Another speaker talked about the difficulties California’s Department of Fish and Wildlife has had dealing with non-native game populations on Catalina Island, just off the coast of Los Angeles. Bison, brought to the island for a movie shoot in the 1920s, took off with the lack of natural predators, as did mule deer, first brought in for hunting, which are now eating away local vegetation.
Workshop organizer Luke Macaulay said he put the event together in part because, while there has traditionally been a strong bond between hunters and conservationists, he has seen an influx of new people into the conservation movement with little background or understanding of hunting and its role.

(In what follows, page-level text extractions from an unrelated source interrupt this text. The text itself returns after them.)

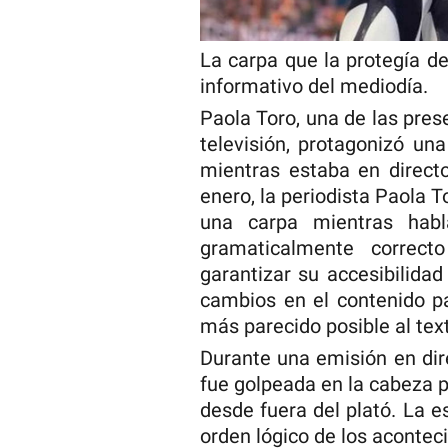
La carpa que la protegía d
informativo del mediodía.
Paola Toro, una de las pre
televisión, protagonizó un
mientras estaba en direct
enero, la periodista Paola T
una carpa mientras habl
gramaticalmente correcto
garantizar su accesibilida
cambios en el contenido pa
más parecido posible al text
Durante una emisión en dire
fue golpeada en la cabeza 
desde fuera del plató. La es
orden lógico de los acontec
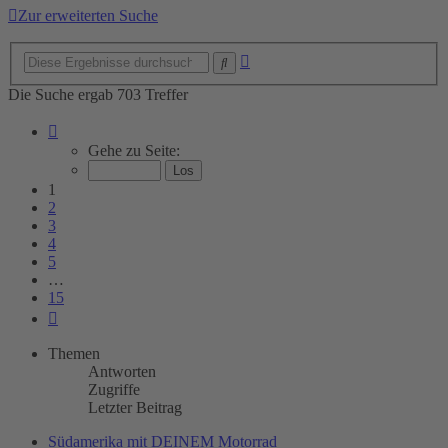
Zur erweiterten Suche
Erweiterte
Suche
Suche
Die Suche ergab 703 Treffer
Seite
1
Gehe zu Seite:
von
15
1
2
3
4
5
…
15
Nächste
Themen
Antworten
Zugriffe
Letzter Beitrag
Südamerika mit DEINEM Motorrad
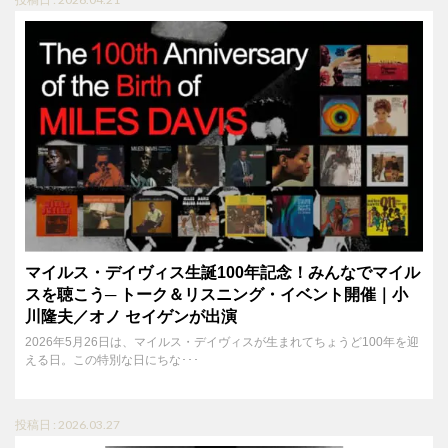
マイルス・デイヴィス生誕100年記念！みんなでマイル
スを聴こう─ トーク＆リスニング・イベント開催｜小
川隆夫／オノ セイゲンが出演
2026年5月26日は、マイルス・デイヴィスが生まれてちょうど100年を迎
える日。この特別な日にちな･･･
投稿日 : 2026.03.27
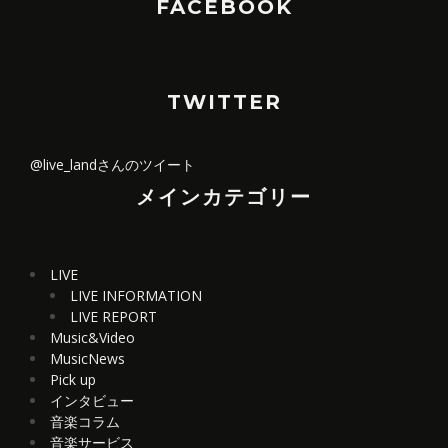
FACEBOOK
TWITTER
@live_landさんのツイート
メインカテゴリー
LIVE
LIVE INFORMATION
LIVE REPORT
Music&Video
MusicNews
Pick up
インタビュー
音楽コラム
音楽サービス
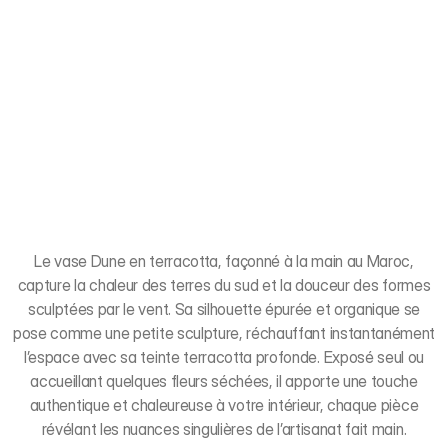
Le vase Dune en terracotta, façonné à la main au Maroc,
capture la chaleur des terres du sud et la douceur des formes
sculptées par le vent. Sa silhouette épurée et organique se
pose comme une petite sculpture, réchauffant instantanément
l’espace avec sa teinte terracotta profonde. Exposé seul ou
accueillant quelques fleurs séchées, il apporte une touche
authentique et chaleureuse à votre intérieur, chaque pièce
révélant les nuances singulières de l’artisanat fait main.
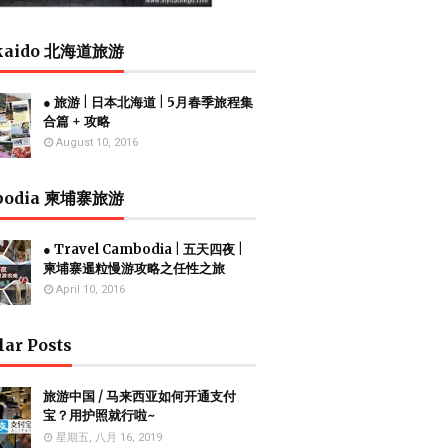
kaido 北海道旅游
● 旅游 | 日本北海道 | 5月春季旅程集
合篇 + 攻略
August 10, 2016
bodia 柬埔寨旅游
● Travel Cambodia | 五天四夜 |
柬埔寨暹粒慢游攻略之任性之旅
April 10, 2016
lar Posts
旅游中国 / 马来西亚如何开通支付
宝？用护照就行啦~
星期五, 八月 16, 2019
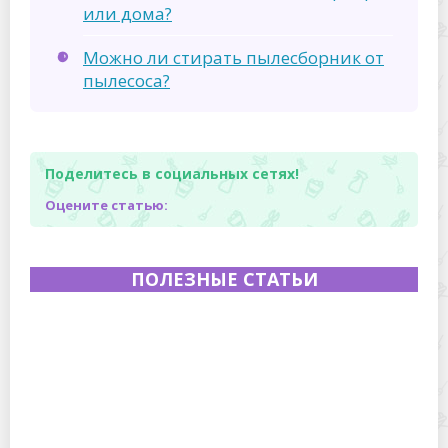
или дома?
Можно ли стирать пылесборник от
пылесоса?
Поделитесь в социальных сетях!
Оцените статью:
ПОЛЕЗНЫЕ СТАТЬИ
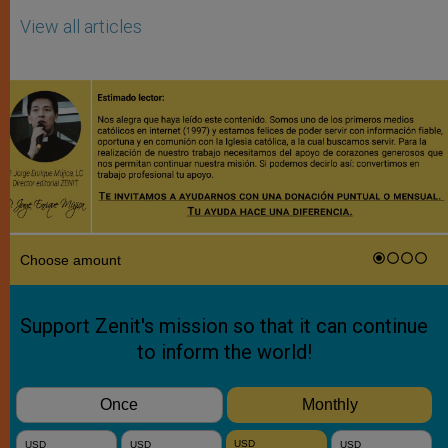
View all articles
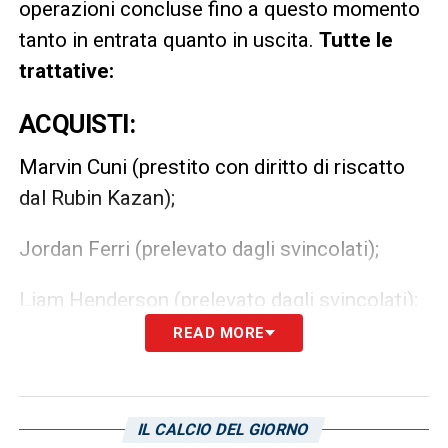
operazioni concluse fino a questo momento
tanto in entrata quanto in uscita.
Tutte le
trattative:
ACQUISTI:
Marvin Cuni (prestito con diritto di riscatto
dal Rubin Kazan);
Jordan Ferri (prelevato dagli svincolati);
Liam Henderson (prelevato dagli svincolati);
READ MORE
Victor Narro (titolo definitivo dal Nàstic);
Gaetan Coucke (prelevato dagli svincolati);
IL CALCIO DEL GIORNO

Macaulay, who is studying for his doctorate in environmental science from Berkeley, said he wanted the talks to be a starting place for building bridges between hunters and non-hunters.
“We want to demystify it, make it less scary,” he said.
Apart from a few very public wedge issues, like wolves, hunters and conservationists should have a lot in common, Macaulay said. The taxes and fees they pay are an important part of funding for wildlife agencies, and hunters need to come back to the table and be a major part of wildland discussions, he said.
“The stakes are too high for our messages to be watered down,” Macaulay said.